Ousman Sillah, the representative for Banjul North said the PDOIS members’ rejection of the land was not based on a decision of the party but “a mere convergence of principles”.
He explained: “People are entitled to own their land and the state also has power to be allocating land. But for me, I felt that I have come to serve. By the way, this doesn’t mean that any National Assembly Member allocated is doing something wrong. But as for me, I felt that I don’t want anything to distract me from what I am doing because I have come to serve. I don’t want anybody to see that I am taking advantage while others did not have access.

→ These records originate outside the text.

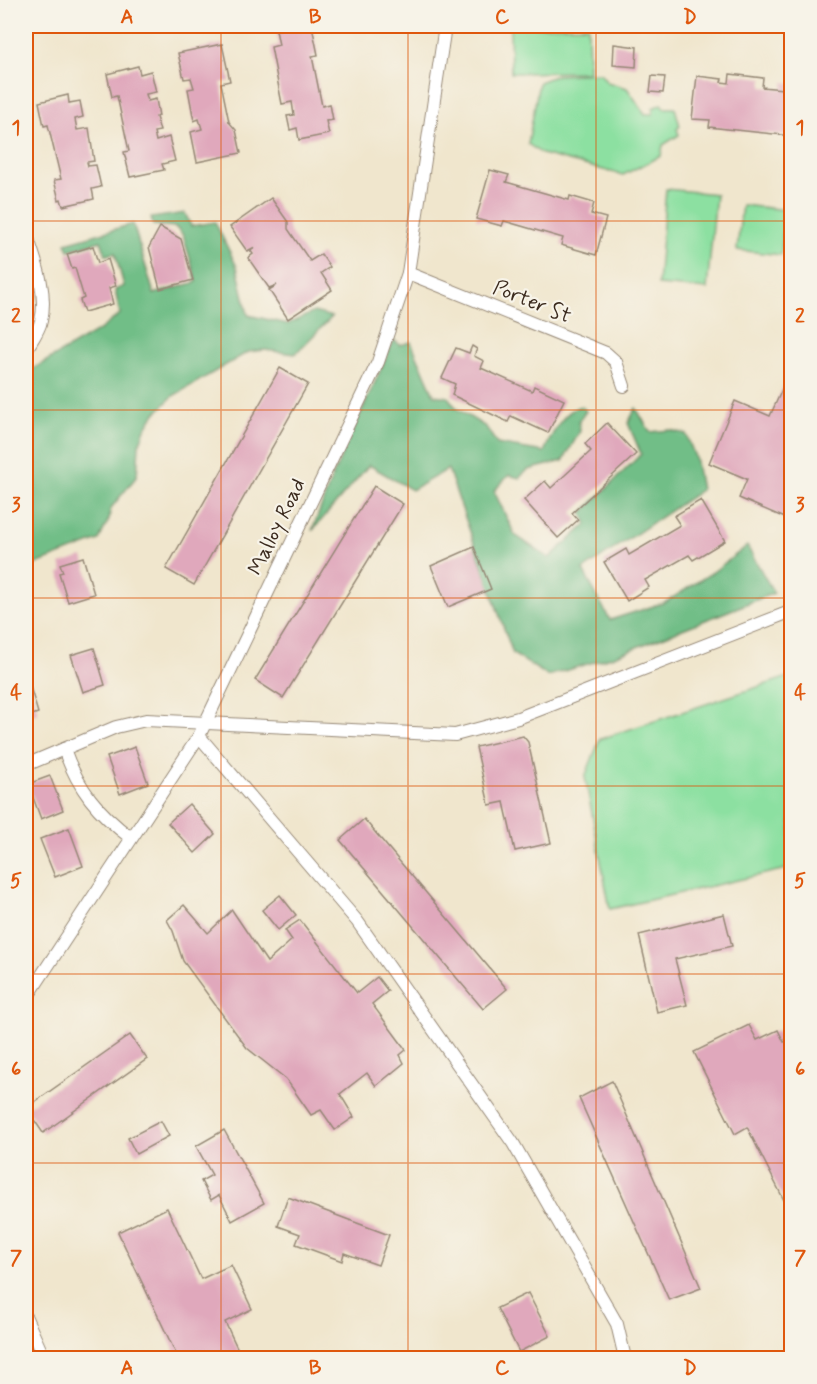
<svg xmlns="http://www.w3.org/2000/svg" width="817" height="1384" font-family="Mynerve,sans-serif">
	<rect width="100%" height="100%" fill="#f7f3e8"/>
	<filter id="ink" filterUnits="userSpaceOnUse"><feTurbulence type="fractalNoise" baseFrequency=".0167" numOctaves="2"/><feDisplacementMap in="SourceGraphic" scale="12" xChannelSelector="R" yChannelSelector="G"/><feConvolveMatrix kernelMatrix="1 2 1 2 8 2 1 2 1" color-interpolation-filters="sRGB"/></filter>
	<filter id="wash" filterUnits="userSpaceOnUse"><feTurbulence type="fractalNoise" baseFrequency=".008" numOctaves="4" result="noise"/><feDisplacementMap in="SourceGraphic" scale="24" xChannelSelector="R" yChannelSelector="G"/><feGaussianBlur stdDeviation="1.35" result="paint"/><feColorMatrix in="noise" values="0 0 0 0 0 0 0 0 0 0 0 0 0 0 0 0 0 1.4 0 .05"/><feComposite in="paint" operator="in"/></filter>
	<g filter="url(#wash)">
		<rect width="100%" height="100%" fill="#f0e6cd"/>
		<g fill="#8ce0a1" stroke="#648560" stroke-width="1.5">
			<polygon points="588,26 589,72 511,73 510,27"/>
			<polygon points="600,73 607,82 627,88 645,114 653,114 653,108 661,104 664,108 675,108 680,126 677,129 679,135 663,145 661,156 623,175 542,154 528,144 539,82 557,75"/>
			<polygon points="666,189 716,194 707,289 658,285"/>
			<polygon points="742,205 786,210 781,255 737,250"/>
			<polygon points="791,676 791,868 610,909 585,777 600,739"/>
		</g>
		<g fill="#71be87" stroke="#567452" stroke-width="1.5">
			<polygon points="185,213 191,226 215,222 237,267 248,315 288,324 314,312 332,317 295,354 265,350 248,352 173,396 153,416 145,429 139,445 137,476 111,508 109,519 99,540 26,568 26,373 101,329 120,314 115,290 124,286 115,253 106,255 101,241 69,250 66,243 133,224 154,294 197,282 183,235 175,227 153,225 151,218"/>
			<path d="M394,340l6,5 11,-3 23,53 14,2 9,12 29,18 11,17 47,8c8,-17 18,-41 37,-46l5,5 -7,10 1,10 -17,30 -35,9 -9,8 -10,-3 -15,16 21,44 34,23 38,-34 -5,-11 59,-59 -13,-31 8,-15 14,24 20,-2 16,4 9,23 6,33 -118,80 27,50 56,-18 47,-30 34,-26 27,47 -160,63 -66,20 -35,-22 -65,-185 -36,21 -43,-25 -57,66 21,-56z"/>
		</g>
		<g id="blocks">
			<g fill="#e0a8bc">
				<polygon points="301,26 312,26 318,55 312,56 322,106 330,104 333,120 326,121 329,134 299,140 297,128 290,130 287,116 294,115 292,102 282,104 271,47 279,45 276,30"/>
				<polygon points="222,44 230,81 221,83 229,122 236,130 241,153 197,162 191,132 202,129 199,119 194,121 188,89 194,88 191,78 184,79 178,53"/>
				<polygon points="614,44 637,47 636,67 613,65"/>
				<polygon points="138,66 140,74 151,71 156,92 146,94 148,101 156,99 159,116 156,117 160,131 154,132 156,141 169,137 175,161 162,164 164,170 130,177 124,152 129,151 117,96 112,97 107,74"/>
				<polygon points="730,74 763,78 762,87 783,89 784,82 792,83 792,136 709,127 710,120 692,119 697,76 722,79 721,82 729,83"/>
				<polygon points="652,76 665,77 663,93 650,92"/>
				<polygon points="68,95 69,103 80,101 83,117 75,119 77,130 89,128 94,161 87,162 88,166 96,165 101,187 92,189 94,199 63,206 61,199 59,200 54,180 61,179 48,125 44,126 39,102"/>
				<polygon points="490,170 509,175 506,182 569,200 570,196 594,203 591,214 606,218 596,255 561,245 563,238 504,221 502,226 476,219"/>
				<polygon points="271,198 288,222 288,229 310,261 321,254 330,267 321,273 332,290 288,319 269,290 277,285 269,288 248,258 253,254 250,250 255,247 247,251 230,227"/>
				<polygon points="160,227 181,239 193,280 160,289 149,247"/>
				<polygon points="93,246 98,263 108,259 116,286 109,288 113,304 84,312 80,300 84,298 75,268 72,269 67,254"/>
				<polygon points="472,346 477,349 474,356 484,361 481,368 532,391 534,386 564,400 548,433 511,416 508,422 452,395 455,384 442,378 456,348 469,353"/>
				<polygon points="792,367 792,521 739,498 747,479 709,463 735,401 770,416"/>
				<polygon points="280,368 308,384 194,585 166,569"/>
				<polygon points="607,423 636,454 572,513 578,520 558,538 524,500 545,481 551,488 591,451 585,444"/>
				<polygon points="374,486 403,504 283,698 255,680"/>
				<polygon points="701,500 725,541 693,560 689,555 645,580 649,587 627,601 604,562 626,549 629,555 680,525 674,516"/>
				<polygon points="474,547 491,589 448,607 431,566"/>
				<polygon points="83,557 94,594 68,602 59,573 63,572 60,564"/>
				<polygon points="94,648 105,685 83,692 71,655"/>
				<polygon points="26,673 38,713 26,717"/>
				<polygon points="523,736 528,742 551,843 515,851 504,802 489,805 476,747"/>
				<polygon points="135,747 148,783 120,794 107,757"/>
				<polygon points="50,776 63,810 41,819 28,784"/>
				<polygon points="189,804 215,834 195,853 168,823"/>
				<polygon points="364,819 507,989 483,1009 340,840"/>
				<polygon points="69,828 83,866 55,877 40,839"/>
				<polygon points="280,895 296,915 278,930 262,910"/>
				<polygon points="184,905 208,933 232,910 267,962 292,940 285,930 300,920 357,993 377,977 388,991 372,1004 406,1050 400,1055 404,1063 376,1086 367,1073 340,1094 354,1117 335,1130 321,1110 311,1115 286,1079 247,1048 183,961 173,931 167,920"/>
				<polygon points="724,914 732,946 675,959 687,1005 657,1012 639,935"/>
				<polygon points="749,1025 757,1040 778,1030 784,1042 792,1039 792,1216 747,1127 735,1134 694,1052"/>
				<polygon points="130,1035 147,1059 43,1133 26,1108"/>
				<polygon points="612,1081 701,1288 669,1300 579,1098"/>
				<polygon points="161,1121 169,1136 136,1154 128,1138"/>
				<polygon points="224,1130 264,1203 232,1221 219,1195 211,1200 201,1181 212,1175 196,1146"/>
				<polygon points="288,1197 389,1235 378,1265 344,1253 342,1261 296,1244 300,1234 278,1226"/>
				<polygon points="167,1208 201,1279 231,1265 252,1309 225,1322 242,1358 178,1358 118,1232"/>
				<polygon points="528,1293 550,1336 519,1352 497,1308"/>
			</g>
		</g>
	</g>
	<g filter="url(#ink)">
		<use href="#blocks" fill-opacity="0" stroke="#968876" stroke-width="1.5"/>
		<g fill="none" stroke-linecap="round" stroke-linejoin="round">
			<g stroke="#968876" stroke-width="14">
				<g id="service">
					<path d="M26,233c9,27 22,58 15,88 -2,10 -10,20 -15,29"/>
					<polyline points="408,273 606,353 616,362 624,386"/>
					<polyline points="199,736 357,921 513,1143 617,1324 625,1358"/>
					<path d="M64,749c14,40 34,64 67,89"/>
					<polyline points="26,765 116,727 146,720 455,735 518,718 792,611"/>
					<polyline points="26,999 199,736 378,362 408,273 445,26"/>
					<polyline points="26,1318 44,1358"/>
				</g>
			</g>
			<use href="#service" stroke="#fff" stroke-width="12"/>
		</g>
	</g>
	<path fill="none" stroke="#df570d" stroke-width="1.5" stroke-opacity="0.55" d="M221,26v1332M408,26v1332M596,26v1332M26,221h766M26,410h766M26,598h766M26,786h766M26,974h766M26,1163h766"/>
	<g text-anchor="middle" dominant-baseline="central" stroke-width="4.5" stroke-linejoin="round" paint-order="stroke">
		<g font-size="21" fill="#3b2a1e" stroke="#f7f3e8">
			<text transform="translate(532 302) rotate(22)">Porter St</text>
			<text transform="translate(277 527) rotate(-64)">Malloy Road</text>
		</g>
	</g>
	<rect width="817" height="1384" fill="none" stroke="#f7f3e8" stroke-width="66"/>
	<rect x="33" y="33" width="751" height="1318" fill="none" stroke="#df570d" stroke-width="2"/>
	<g font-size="20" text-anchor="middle" font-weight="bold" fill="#df570d">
		<text x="127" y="23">A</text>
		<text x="315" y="23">B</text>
		<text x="502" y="23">C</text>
		<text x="690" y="23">D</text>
		<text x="16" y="134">1</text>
		<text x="800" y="134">1</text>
		<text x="16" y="322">2</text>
		<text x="800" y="322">2</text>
		<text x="16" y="511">3</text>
		<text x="800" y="511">3</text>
		<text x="16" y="699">4</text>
		<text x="800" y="699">4</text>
		<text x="16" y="887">5</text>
		<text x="800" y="887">5</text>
		<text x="16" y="1075">6</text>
		<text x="800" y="1075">6</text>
		<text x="16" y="1264">7</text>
		<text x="800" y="1264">7</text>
		<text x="127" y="1374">A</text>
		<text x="315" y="1374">B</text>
		<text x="502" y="1374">C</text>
		<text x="690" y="1374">D</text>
	</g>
</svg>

Based on this principle, I said no, I am not going to receive anything that is privileged by virtue of my position as National Assembly Member. So, on that basis, I decided not to take the offer.

“I don’t think anything can derail or distract me from what I have chosen which is to serve without any personal gain. Of course, I want to be recognised as someone who has sacrificed for this country. I want that legacy. It’s personal. I want to be counted among those Gambians who have given their everything to serve this nation, to see that The Gambia is a better place for every Gambian irrespective of party, religion or region. So nothing can induce me.”

Asked whether his decision to reject the land was based on a party position, Sallah said: “We did not sit down to take a position on the issue. We have never done that. There has never been an instance when we sat down to discuss it. We are all out to serve. It’s just like-mindedness and convergence of principles. The principle is we do not want people to be pointing fingers at us to say these people have been taking advantage of their country. We are out to serve and we want to do it selflessly.”